The Royal Mail has issued a “Magical Realms” stamp set celebrating British magical figures from Arthurian legend and the fantasy novels of C. S. Lewis, Terry Pratchett, and J.R. Rowling.

There are illustrations of Merlin, and Morgan le Fay, Nanny Ogg, Rincewind, and Aslan.

Sir Michael Gambon and Ralph Fiennes appear in character as Dumbledore and Voldemort from the Potter movies and Tilda Swinton is shown as the White Witch from the Narnia films.

In the collectible Presentation Pack one gets, in addition to the stamps, a look at the evolution of British fantasy from the tales of King Arthur to Harry Potter by cultural historian, novelist and film critic Kim Newman.

Dumbledore and Voldemort

Nanny Ogg and Rincewind

Aslan and the White Witch

[Thanks to David Klaus and Andrew Porter for the link.]

Earlybird Discount for Corflu Glitter

Memberships in next year’s Corflu Glitter, to be held in Las Vegas in April 2012, are available at the rock bottom price of $50 through April 15.

Joyce Katz, chair, and team have proposals from over 30 hotels to host the con. They will not consider return to the Plaza, site of Corflu Silver, and in fact are likely to choose someplace outside of downtown Las Vegas. As Arnie Katz explained, “Since this is the fourth Vegas Corflu, we want to inject some variety into the experience.”

Memberships can be purchased via Paypal (deposit $50 into Joyce’s account, [email protected]) or send a check, payable to “Joyce Katz,” to: Joyce Katz, 909 Euegene Cernan St., Las Vegas, NV 89145.

[Thanks to Arnie Katz for the story.]

This Old Fanboy

Roger Ebert does not like Battle: Los Angeles:

The aliens are hilarious. Do they give Razzies for special effects? They seem to be animal/machine hybrids with automatic weapons growing from their arms, which must make it hard to change the baby. As the Marines use their combat knives to carve into the aliens, they find one layer after another of icky gelatinous pus-filled goo. Luckily, the other aliens are mostly seen in long shot, where they look like stick figures whipped up by apprentice animators.

In fact he reads it out of the sf genre, saying:

Here’s a science-fiction film that’s an insult to the words “science” and “fiction,” and the hyphen in between them.

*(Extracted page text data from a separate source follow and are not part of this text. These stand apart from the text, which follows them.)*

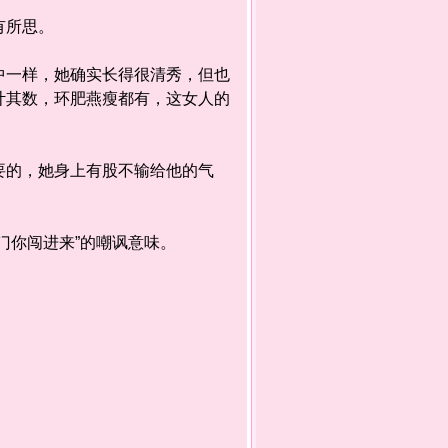
有所思。
一样，她确实长得很清秀，但也
计其数，环肥燕瘦都有，这女人的
的，她身上有股不输给他的气
你闯进来”的嘲讽意味。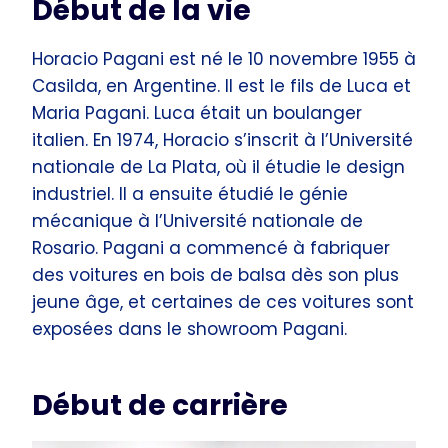
Début de la vie
Horacio Pagani est né le 10 novembre 1955 à
Casilda, en Argentine. Il est le fils de Luca et
Maria Pagani. Luca était un boulanger
italien. En 1974, Horacio s’inscrit à l’Université
nationale de La Plata, où il étudie le design
industriel. Il a ensuite étudié le génie
mécanique à l’Université nationale de
Rosario. Pagani a commencé à fabriquer
des voitures en bois de balsa dès son plus
jeune âge, et certaines de ces voitures sont
exposées dans le showroom Pagani.
Début de carrière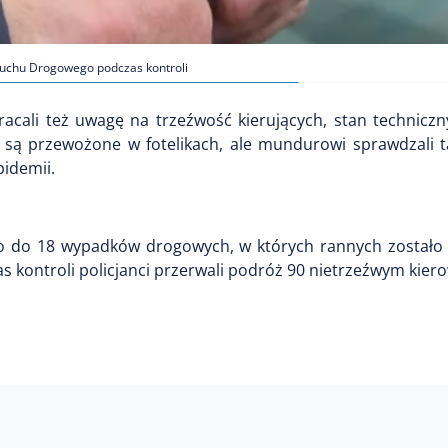
 Ruchu Drogowego podczas kontroli
wracali też uwagę na trzeźwość kierujących, stan technicz
ci są przewożone w fotelikach, ale mundurowi sprawdzali t
pidemii.
zło do 18 wypadków drogowych, w których rannych zostało 
s kontroli policjanci przerwali podróż 90 nietrzeźwym kie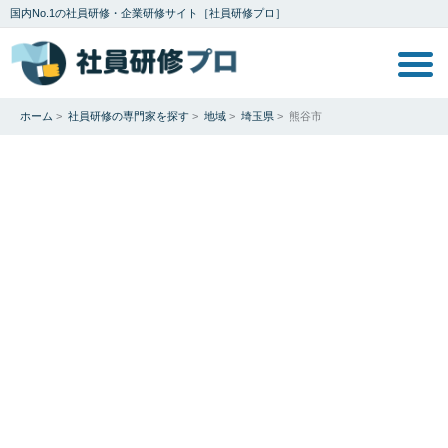
国内No.1の社員研修・企業研修サイト［社員研修プロ］
ホーム
>
社員研修の専門家を探す
>
地域
>
埼玉県
>
熊谷市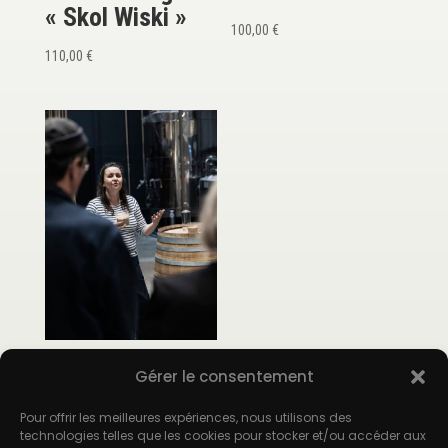
« Skol Wiski »
100,00
€
110,00
€
Bon cadeau pour
Gérer le consentement
la visite
« Immersion »
Pour offrir les meilleures expériences, nous utilisons des
technologies telles que les cookies pour stocker et/ou accéder aux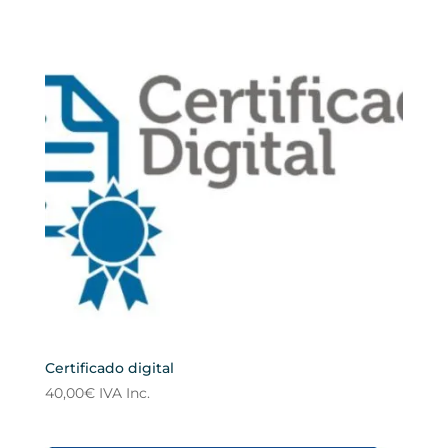
Certificado digital
40,00
€
IVA Inc.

And he knows whereof he speaks — about science, about fiction, and especially about the hyphen.  Here you see Ebert seated beside Walt Willis (lower right) in a photo from 1955 (via Fanac.org):

[Thanks to Michael J. Walsh for the link.]

Clang!

So I’m reading the sports news and right in the middle of “Professor, 60, sucker punches mascot” I see the words “furry fan” – except they have nothing to do with the topic near and dear to Taral. The phrasing is coincidental, however much it seems to fit someone dressed as Goldy the Gopher:

“You know, it’s the old trick where you tap people on the wrong shoulder and they turn and don’t see you because you’re on the other side,” Goldy’s coach, Mike Elder, told the Tribune.

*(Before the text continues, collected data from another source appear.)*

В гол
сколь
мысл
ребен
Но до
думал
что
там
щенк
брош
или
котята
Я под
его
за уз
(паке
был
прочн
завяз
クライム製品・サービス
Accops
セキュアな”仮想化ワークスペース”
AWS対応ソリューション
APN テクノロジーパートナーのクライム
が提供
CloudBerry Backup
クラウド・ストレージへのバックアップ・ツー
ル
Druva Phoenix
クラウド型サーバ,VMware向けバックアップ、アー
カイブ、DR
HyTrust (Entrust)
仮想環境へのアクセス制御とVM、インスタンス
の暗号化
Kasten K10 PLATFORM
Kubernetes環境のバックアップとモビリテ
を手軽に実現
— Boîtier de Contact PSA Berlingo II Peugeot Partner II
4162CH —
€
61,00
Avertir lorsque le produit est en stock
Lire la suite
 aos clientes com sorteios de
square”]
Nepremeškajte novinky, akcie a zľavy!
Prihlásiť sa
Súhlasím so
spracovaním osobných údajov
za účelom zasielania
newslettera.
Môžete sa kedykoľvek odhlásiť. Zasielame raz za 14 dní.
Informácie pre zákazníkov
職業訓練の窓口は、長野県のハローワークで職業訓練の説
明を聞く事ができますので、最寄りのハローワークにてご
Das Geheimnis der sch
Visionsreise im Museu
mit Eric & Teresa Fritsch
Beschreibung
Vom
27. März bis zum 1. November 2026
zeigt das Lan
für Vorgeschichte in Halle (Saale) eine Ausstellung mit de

Goldy had reportedly played the trick on other fans, inducing smiles and laughter from the kids trailing behind him.

But Dokken had no initial reaction to the furry fan favorite. [Emphasis added] It was only after Goldy made a third attempt to get the math professor’s attention that Dokken suddenly turned and punched the mascot, knocking him back into the bleachers.

Interestingly, after the wire services picked up the story from StarTribune.com the source publication edited the piece and eliminated the phrase. I guess they’ve already heard about the clanger.